Iguaçu decide futuro na Divisão de Acesso contra o Foz

O destino do Iguaçu na Divisão de Acesso do Campeonato Paranaense será definido neste sábado, 07, no Estádio ABC, em Foz do Iguaçu, a partir das 15h30. A partida contra o Foz é decisiva, valendo não apenas a permanência na segundona, mas também a chance de classificação às quartas de final da competição, caso uma combinação de resultados aconteça.

Após uma campanha marcada por tropeços, mudanças no comando técnico, reformulações no elenco e oscilações dentro de campo, o clube chega à rodada final precisando da vitória para seguir na competição e evitar um rebaixamento que traria consequências esportivas e administrativas.

Do sonho ao pesadelo

O campeonato começou com empate fora de casa contra o Galo Maringá (0x0). O ponto conquistado, dava a impressão de que o time iria crescer ao longo da primeira fase. É, mas, ficou apenas na impressão.
Na sequência, vieram três derrotas consecutivas — para Nacional (3×1), Batel (2×3) e Patriotas (2×1) — que aprofundaram a crise. Os resultados negativos, aliados ao fraco desempenho em campo, culminaram na saída do técnico Richard Malka.

Reformulação no elenco e saídas importantes

Para tentar reverter o cenário, a diretoria agiu rápido e contratou Rodrigo Cascca como novo treinador. Além da mudança no comando, o clube passou por uma reestruturação no elenco. Deixaram o clube, entre outros, o atacante Neto Baiano — que se despediu sem marcar nenhum gol, apesar de ter chegado com status de estrela e promessa de ser artilheiro — e o goleiro Douglas Baldini.

Para suprir algumas das carências, o Iguaçu trouxe o experiente goleiro Prezzi, com passagens por vários clubes do futebol brasileiro. Chegaram também o zagueiro Alex, o meio-campo Robinho e o atacante Flávio Renê.
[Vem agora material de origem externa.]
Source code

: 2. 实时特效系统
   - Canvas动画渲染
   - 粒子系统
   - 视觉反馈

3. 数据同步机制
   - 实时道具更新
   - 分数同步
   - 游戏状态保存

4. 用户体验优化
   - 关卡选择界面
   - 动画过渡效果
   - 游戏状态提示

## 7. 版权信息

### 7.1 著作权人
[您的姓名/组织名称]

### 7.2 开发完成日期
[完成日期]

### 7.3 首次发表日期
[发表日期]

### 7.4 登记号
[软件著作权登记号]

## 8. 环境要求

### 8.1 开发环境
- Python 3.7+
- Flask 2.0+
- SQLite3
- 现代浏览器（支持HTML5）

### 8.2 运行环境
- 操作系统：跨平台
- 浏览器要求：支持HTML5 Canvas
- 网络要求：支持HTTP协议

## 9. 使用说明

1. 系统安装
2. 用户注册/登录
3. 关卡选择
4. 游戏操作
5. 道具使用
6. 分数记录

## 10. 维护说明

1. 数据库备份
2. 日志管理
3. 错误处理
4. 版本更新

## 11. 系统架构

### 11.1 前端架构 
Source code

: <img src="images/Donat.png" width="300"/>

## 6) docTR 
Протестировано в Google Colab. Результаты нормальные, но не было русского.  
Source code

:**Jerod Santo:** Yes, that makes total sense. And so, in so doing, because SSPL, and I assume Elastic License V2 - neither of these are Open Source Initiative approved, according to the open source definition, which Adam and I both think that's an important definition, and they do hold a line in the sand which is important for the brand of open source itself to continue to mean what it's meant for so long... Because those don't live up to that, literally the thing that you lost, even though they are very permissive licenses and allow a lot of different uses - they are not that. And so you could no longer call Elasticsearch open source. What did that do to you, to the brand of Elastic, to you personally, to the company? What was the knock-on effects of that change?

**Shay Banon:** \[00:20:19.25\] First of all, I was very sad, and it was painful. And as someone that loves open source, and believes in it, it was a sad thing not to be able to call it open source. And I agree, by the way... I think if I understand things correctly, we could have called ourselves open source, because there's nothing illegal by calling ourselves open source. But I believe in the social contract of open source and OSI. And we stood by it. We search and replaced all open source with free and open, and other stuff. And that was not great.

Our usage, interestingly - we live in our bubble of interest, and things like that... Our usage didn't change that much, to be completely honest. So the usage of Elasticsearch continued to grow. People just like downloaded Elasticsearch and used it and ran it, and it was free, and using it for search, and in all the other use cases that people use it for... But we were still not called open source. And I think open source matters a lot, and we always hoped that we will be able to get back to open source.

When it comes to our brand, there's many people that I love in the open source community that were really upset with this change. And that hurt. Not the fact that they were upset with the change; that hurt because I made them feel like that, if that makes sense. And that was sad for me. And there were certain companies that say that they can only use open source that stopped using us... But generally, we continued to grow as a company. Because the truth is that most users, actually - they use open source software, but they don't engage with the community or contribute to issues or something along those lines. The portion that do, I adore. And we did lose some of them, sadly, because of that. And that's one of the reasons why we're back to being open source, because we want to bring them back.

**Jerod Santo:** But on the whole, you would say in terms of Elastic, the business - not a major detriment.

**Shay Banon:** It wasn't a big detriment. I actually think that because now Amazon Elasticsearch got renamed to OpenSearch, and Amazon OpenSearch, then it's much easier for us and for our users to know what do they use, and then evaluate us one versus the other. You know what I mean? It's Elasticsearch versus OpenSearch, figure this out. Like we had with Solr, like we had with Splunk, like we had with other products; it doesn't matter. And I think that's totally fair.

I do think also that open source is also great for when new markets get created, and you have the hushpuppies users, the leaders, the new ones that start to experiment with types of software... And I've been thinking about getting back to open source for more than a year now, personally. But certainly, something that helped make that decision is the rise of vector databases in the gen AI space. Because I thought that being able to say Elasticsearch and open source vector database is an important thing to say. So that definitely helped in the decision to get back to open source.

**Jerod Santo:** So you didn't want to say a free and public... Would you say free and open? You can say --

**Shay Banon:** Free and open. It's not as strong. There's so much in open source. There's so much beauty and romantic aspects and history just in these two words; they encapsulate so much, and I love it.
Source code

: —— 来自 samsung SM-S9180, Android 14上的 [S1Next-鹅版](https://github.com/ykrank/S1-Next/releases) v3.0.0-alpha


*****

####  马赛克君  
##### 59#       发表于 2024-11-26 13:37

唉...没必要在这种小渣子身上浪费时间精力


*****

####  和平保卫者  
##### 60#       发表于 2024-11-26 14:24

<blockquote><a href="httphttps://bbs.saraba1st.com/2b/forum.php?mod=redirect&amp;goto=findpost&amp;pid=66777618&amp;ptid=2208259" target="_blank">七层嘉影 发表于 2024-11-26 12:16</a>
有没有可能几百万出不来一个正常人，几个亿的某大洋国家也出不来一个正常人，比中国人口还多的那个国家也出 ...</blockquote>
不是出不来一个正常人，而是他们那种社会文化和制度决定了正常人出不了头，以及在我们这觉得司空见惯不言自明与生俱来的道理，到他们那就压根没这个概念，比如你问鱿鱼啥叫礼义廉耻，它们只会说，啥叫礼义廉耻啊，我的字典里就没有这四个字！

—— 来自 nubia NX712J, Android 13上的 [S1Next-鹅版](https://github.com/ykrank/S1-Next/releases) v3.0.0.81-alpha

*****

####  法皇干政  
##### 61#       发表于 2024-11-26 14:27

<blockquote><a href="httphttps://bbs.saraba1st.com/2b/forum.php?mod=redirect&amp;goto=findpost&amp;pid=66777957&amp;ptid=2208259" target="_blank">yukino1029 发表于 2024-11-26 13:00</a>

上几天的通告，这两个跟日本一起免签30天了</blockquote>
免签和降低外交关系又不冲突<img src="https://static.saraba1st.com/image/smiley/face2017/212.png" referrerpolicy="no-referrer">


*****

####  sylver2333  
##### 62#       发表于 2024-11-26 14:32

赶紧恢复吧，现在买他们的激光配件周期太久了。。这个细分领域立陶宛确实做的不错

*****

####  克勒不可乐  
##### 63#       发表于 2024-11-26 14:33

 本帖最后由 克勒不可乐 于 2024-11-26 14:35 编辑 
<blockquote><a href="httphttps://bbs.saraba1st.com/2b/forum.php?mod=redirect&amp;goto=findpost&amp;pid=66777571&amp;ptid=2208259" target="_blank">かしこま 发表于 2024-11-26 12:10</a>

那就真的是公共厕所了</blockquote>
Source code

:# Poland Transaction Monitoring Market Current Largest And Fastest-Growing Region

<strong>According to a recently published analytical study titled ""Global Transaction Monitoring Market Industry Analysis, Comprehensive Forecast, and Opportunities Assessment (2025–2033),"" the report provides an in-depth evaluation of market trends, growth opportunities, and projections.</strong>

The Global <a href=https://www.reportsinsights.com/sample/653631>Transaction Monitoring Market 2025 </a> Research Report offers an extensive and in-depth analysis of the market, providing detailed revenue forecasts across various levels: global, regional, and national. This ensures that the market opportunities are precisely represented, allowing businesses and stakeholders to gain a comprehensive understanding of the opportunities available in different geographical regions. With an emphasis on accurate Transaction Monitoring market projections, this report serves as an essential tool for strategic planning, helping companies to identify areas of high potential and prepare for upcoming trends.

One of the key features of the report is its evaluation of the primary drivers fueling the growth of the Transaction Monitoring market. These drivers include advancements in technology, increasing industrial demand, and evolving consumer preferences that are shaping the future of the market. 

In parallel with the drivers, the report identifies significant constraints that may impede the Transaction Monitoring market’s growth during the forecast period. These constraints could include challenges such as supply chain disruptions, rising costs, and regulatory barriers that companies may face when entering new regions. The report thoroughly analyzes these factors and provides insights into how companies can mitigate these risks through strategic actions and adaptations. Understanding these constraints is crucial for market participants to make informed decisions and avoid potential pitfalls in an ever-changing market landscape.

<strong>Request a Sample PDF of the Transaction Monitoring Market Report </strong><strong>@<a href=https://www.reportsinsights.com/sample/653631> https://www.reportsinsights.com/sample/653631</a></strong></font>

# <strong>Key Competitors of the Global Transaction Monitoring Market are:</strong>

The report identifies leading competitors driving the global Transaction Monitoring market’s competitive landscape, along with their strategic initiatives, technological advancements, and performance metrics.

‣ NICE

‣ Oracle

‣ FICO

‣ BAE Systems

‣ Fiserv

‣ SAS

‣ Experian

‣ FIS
Outro fator que afetou diretamente o desempenho da equipe foi a lesão do meio-campista Nixon, um dos destaques da campanha até aqui. Autor de gols, assistências e líder na criação de jogadas, Nixon sofreu uma lesão muscular na derrota para o Laranja Mecânica. Desde então, desfalca a equipe, mas é aguardado com expectativa para uma possível participação em uma eventual próxima fase, caso o Iguaçu conquiste a vaga nas quartas de final.

Uma vitória, dois empates e a esperança que sobrevive

Com Rodrigo Cascca no comando, o Iguaçu conquistou sua primeira vitória na competição contra o PSTC, vencendo por 2 a 0 no Estádio Antiocho Pereira. Na sequência, arrancou um empate com o Toledo fora de casa, graças a um gol nos acréscimos.

Na penúltima rodada, contra o Paranavaí, esteve muito próximo de garantir uma vitória essencial, mas voltou a sofrer um gol nos acréscimos e terminou empatando, resultado que manteve o time em situação delicada tanto na luta contra o rebaixamento quanto na briga por uma vaga nas quartas.

Os bastidores fervem: torcida dividida e cobrança intensa

A relação entre torcida, diretoria e elenco tem sido marcada por altos e baixos. Se, por um lado, há compreensão de que as limitações financeiras e estruturais dificultam a montagem de um elenco mais forte, por outro, os torcedores mais críticos não pouparam cobranças — especialmente após a série de derrotas no início da competição.

A saída de Neto Baiano, inclusive, simboliza esse desgaste. Contratado com status de estrela, o atacante se despediu sem deixar saudades para muitos. As redes sociais do clube foram tomadas por comentários que misturavam ironia, críticas e até certo alívio pela saída do atacante.

Tudo em jogo: risco de rebaixamento e possibilidade de classificação

O cenário para o jogo contra o Foz é decisivo. O Iguaçu precisa vencer para garantir a permanência na Divisão de Acesso do Campeonato Paranaense. Além disso, dependendo de uma combinação de resultados nas partidas da rodada, uma vitória poderá classificar a equipe para as quartas de final, fase eliminatória da competição.